Commercial construction is in high demand across the country and contractors remain optimistic about the current and forward-looking health of the sector, according to the Q3 USG Corp. + U.S. Chamber of Commerce Commercial Construction Index. Nearly all contractors surveyed this summer (95 percent) expect revenues to grow or remain stable over the next 12 months compared to the prior 12 months, nearly the same percentage as in the Q2 2017 survey. Most contractors (93 percent) also expect to see profit margins stay the same or increase in the next 12 months, reflecting contractor sentiment.
Despite contractors’ expectations for growth, access to talent continues to pose challenges in the third quarter of 2017, with 60 percent of contractors having difficulty finding skilled workers, compared to 61 percent in Q2. Nearly all contractors (91 percent) said they are concerned about the skill level of the workforce, with 66 percent of contractors in the South expressing concerns about the availability of skilled labor.

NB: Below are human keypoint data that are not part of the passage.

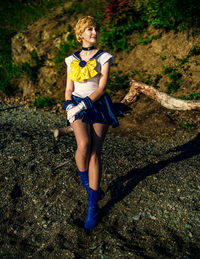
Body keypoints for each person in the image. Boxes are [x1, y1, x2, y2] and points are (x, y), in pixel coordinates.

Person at [62, 16, 119, 229]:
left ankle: (92, 206)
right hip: (75, 104)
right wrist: (69, 105)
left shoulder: (104, 57)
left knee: (95, 152)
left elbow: (102, 88)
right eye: (89, 29)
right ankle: (89, 186)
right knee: (83, 145)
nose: (94, 32)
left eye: (95, 29)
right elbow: (68, 88)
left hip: (98, 106)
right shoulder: (71, 60)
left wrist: (83, 105)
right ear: (80, 34)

The Index release comes on the heels of Hurricanes Harvey and Irma, which are expected to exacerbate existing concerns about labor shortages in the South.
“The Commercial Construction Index provides the contractor’s view of the state of the industry, which is a key driver of the U.S. economy,” says Jennifer Scanlon, president and chief executive officer of USG Corp. “This quarter’s findings reveal optimism about future prospects for the industry, and also highlight a need to address ongoing concerns about skilled labor shortages and the impact it has on building in the U.S.”
The Index looks at the results of three leading indicators to gauge confidence in the commercial construction industry – backlog levels, new business opportunities and revenue forecasts – generating a composite index on a scale of 0 to 100 that serves as an indicator of health for the contractor segment on a quarterly basis. The Q3 2017 composite index score was 73, down slightly from the second quarter’s 76, but close to the first quarter’s 74, representing a consistent sentiment of health in the sector.
The Q3 results from the three key drivers were:
Backlog: On average, contractors currently hold 9.5 months of backlog, close to their average ideal amount of 12 months, indicating a steady market and healthy amount of booked work. This represents 77 percent of their ideal backlog levels.
New Business: More than half of contractors (54 percent) reported confidence in new business over the next 12 months (compared to 59 percent in Q2).
Revenues: The majority of contractors (67 percent) continue to expect revenues to grow or remain stable in the next year, although expectations for the rate of expected growth inched toward more modest levels (compared to 71 percent in Q2).
“The commercial construction industry employs millions of Americans and the contributions the sector makes to the U.S. economy are vital to our country’s growth,” says Thomas J. Donohue, president and CEO of the U.S. Chamber. “However, finding skilled workers remains a challenge for this industry, and it’s likely to remain a challenge in the areas affected by the recent hurricanes. Finding skilled construction workers will be essential to ensure the Gulf region is able to rebuild. Our nation must address our workforce challenges to enable the economy to grow.”
This quarter, contractors surveyed were also asked about workforce skills development after revealing insights last quarter about the difficulty in finding skilled workers. Respondents identified safety, technical proficiency, and communication as the most valued skills on the jobsite. Of note, there is a gap (40 percent) in the number of contractors who note the importance of communication skills and those who think their workers have strong skills in that area.
Just over half (53 percent) of contractors surveyed in Q3 said they plan to hire new workers, a decrease from 66 percent in Q2. This is accompanied by a 10 percent increase over last quarter in the number of contractors that plan to keep the same number of workers, indicating an anticipated shift from hiring staff to maintaining staff levels in the upcoming fall and winter months. Looking forward, only 39 percent of those surveyed in the third quarter predicted the situation will worsen, down from nearly a half (47 percent) in Q2, indicating that although there are shifts in the hiring environment, contractors believe it to be stabilizing. This situation bears monitoring in the coming months as parts of the Southern U.S. begin rebuilding from Hurricanes Harvey and Irma.